Sejarah Cina Benteng
Nama Cina Benteng mengacu kepada masyarakat keturunan Cina (Tiongkok) yang tinggal di daerah Tangerang, provinsi Banten. Asal nama Cina Benteng berasal dari kata "Benteng", nama lama kota Tangerang. Saat itu, terdapat sebuah benteng Belanda di kota Tangerang di pinggir Kali Cisadane, difungsikan sebagai post pengamanan mencegah serangan dari Kesultanan Banten. Benteng ini merupakan benteng terdepan untuk pertahanan Belanda di pulau Jawa. Masyarakat Cina Benteng telah beberapa generasi tinggal di Tangerang yang kini telah berkembang menjadi tiga kota/kabupaten yaitu, Kota Tangerang, Kabupaten Tangerang dan Kota Tangerang Selatan.
Menurut kitab sejarah Sunda yang berjudul Tina Layang Parahyang (Catatan dari Parahyangan), keberadaan komunitas Tiongkok di Tangerang dan Batavia sudah ada setidak-tidaknya sejak 1407. Kitab itu menceritakan tentang mendaratnya rombongan pertama dari dataran Tiongkok yang dipimpin Tjen Tjie Lung alias Halung di muara Kali Cisadane, yang sekarang berubah nama menjadi Teluk Naga.

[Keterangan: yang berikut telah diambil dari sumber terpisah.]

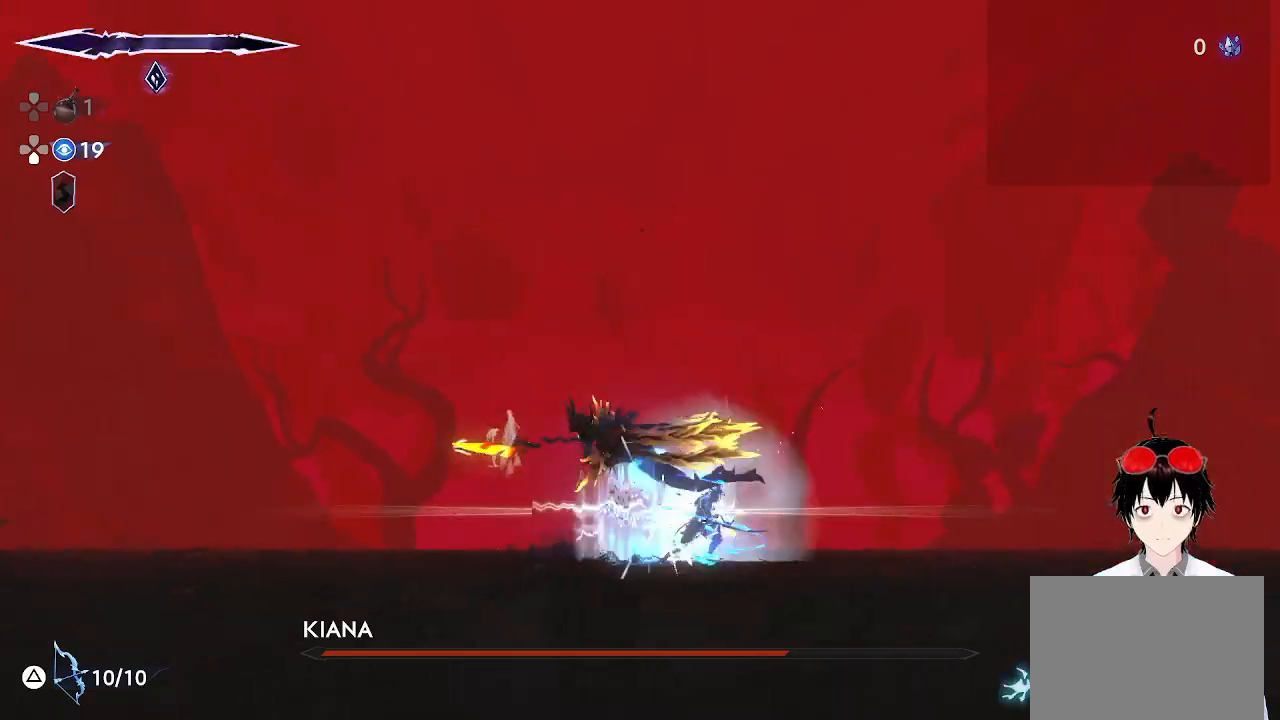
{"buttons": [], "left_stick": "center", "right_stick": "center", "events": [[33, "L1", "up"], [50, "left_stick", "center"]]}
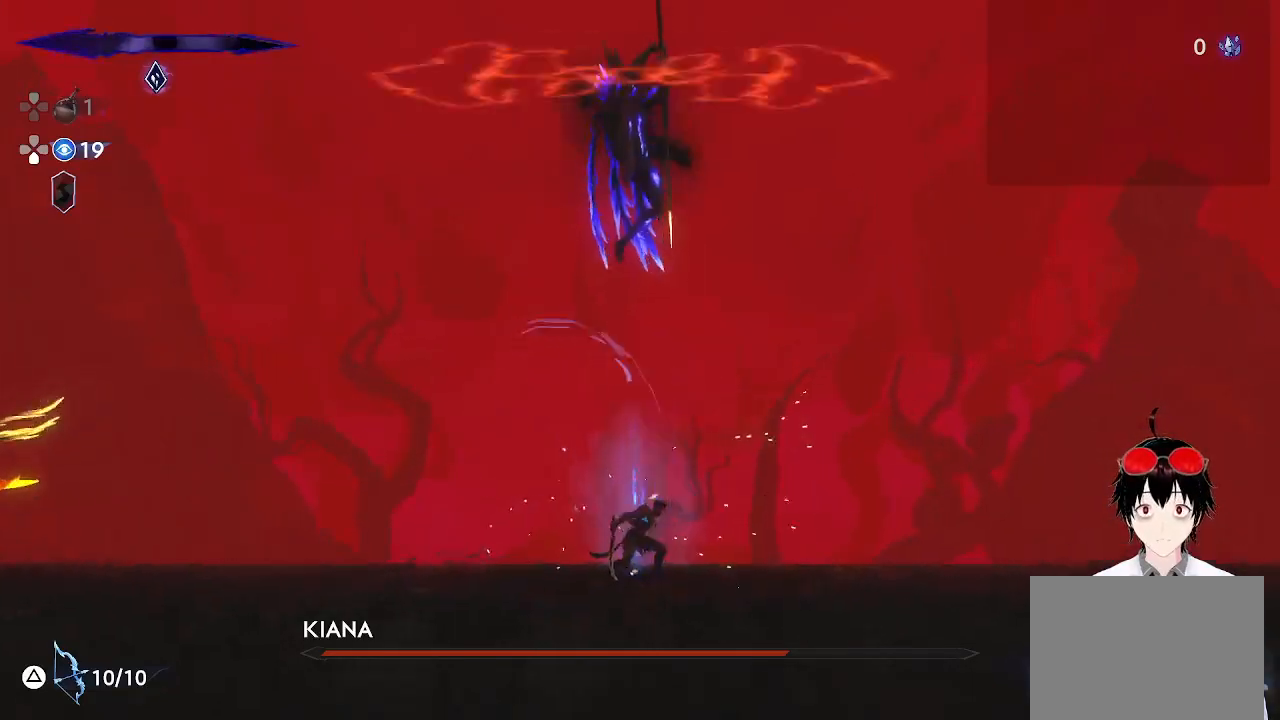
{"buttons": [], "left_stick": "center", "right_stick": "center", "events": [[150, "left_stick", "left"], [250, "R1", "down"], [367, "left_stick", "center"], [400, "R1", "up"]]}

Warga Cina Benteng sempat bersitegang dengan penduduk pribumi setelah Proklamasi Kemerdekaan. Pada 23 Juni 1946, rumah-rumah etnis Tionghua di Tangerang diobrak-abrik. Penduduk yang didukung oleh kaum Republik menjarah rumah-rumah warga Cina Benteng. Bahkan meja abu, yang merupakan bagian dari ritual penghormatan leluhur Tiongkok ikut dicuri.
Kemarahan penduduk pribumi ini sebenarnya dipicuoleh seorang tentara NICA dari etnis Tionghoa yang menurunkan bendera Merah Putih dan menggantinya dengan bendera Belanda. Rosihan Anwar dalam harian Merdeka 13 Juni 1946 menulis pada saat itu hubungan warga Cina Benteng dan pribumi mengalami kemunduran paling ekstrem. Terlebih setelah Poh An Tuy, kelompok pemuda Cina Benteng pro-NICA, mengirim pasukan bersenjata dan mengungsikan masyarakat Tionghoa Benteng yang selamat ke Batavia. Namun akhirnya kerusuhan pro kemerdekaan itu berhasil diredam oleh koalisi antara tentara Poh An Thuy dan tentara Kolonial Belanda.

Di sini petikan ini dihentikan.